**GIVEN DATA**
○ ○ ○ ○ ○

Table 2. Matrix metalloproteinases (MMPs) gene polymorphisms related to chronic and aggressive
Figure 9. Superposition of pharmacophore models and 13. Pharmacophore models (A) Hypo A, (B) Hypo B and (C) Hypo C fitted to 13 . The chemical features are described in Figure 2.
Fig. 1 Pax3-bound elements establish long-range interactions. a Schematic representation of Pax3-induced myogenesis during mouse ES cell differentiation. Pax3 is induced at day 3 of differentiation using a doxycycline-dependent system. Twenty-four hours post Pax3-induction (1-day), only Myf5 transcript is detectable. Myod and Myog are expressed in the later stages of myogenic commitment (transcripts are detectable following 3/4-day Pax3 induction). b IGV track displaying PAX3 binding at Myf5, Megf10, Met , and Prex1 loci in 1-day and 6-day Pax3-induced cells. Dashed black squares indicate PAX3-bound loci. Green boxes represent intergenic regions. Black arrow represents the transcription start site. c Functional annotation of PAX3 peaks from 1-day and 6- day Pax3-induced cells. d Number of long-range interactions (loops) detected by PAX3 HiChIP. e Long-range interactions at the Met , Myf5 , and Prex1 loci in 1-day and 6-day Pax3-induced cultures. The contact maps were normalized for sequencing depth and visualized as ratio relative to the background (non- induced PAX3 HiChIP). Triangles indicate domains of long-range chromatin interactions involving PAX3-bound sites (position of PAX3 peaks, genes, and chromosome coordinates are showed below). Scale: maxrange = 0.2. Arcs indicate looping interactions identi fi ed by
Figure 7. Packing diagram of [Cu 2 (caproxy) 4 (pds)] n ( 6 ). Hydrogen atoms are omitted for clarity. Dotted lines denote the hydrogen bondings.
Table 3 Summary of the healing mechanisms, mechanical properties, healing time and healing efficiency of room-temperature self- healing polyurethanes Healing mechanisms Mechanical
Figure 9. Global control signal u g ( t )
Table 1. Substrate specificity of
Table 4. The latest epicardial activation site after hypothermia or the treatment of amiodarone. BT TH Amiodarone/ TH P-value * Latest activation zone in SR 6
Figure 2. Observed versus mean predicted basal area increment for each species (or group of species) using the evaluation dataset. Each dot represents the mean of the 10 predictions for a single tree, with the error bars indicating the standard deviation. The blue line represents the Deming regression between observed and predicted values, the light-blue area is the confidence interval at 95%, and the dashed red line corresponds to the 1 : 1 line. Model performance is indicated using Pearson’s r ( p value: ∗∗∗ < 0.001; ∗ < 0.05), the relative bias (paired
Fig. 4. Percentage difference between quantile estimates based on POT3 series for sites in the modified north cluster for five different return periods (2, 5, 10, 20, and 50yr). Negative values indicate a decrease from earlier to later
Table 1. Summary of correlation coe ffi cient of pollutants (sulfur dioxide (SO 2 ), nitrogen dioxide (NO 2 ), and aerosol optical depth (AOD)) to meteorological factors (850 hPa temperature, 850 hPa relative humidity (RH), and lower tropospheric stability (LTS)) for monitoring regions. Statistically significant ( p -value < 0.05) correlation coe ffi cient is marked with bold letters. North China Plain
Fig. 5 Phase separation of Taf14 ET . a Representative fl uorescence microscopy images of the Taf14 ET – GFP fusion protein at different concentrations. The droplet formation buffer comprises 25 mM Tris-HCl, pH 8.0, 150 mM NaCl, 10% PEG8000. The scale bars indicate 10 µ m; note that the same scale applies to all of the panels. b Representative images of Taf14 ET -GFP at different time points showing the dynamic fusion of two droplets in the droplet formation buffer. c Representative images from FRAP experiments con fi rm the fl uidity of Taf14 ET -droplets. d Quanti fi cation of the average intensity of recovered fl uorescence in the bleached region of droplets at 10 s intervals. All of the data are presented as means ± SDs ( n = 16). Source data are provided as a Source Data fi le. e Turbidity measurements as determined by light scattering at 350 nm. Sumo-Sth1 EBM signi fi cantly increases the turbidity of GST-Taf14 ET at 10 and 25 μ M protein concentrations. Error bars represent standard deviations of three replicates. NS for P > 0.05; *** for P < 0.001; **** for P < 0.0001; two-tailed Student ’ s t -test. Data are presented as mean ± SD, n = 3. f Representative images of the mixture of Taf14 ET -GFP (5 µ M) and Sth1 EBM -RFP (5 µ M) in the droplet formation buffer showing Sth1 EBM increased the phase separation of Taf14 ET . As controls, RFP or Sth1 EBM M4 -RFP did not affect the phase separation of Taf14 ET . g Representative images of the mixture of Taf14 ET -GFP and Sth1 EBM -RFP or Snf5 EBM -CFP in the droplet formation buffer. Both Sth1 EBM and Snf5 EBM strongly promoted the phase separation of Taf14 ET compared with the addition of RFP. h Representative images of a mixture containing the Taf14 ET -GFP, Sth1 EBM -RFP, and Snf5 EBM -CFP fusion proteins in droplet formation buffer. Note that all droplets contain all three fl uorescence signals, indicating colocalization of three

○ ○ ○ ○ ○

**WHAT TO WORK ON**
Could you transcribe the entries exactly, from the first line through the line containing "Figure 9. Superposition", and give nothing more?

**RESPONSE FOR THIS EXERCISE**
Table 2. Matrix metalloproteinases (MMPs) gene polymorphisms related to chronic and aggressive
Figure 9. Superposition of pharmacophore models and 13. Pharmacophore models (A) Hypo A, (B) Hypo B and (C) Hypo C fitted to 13 . The chemical features are described in Figure 2.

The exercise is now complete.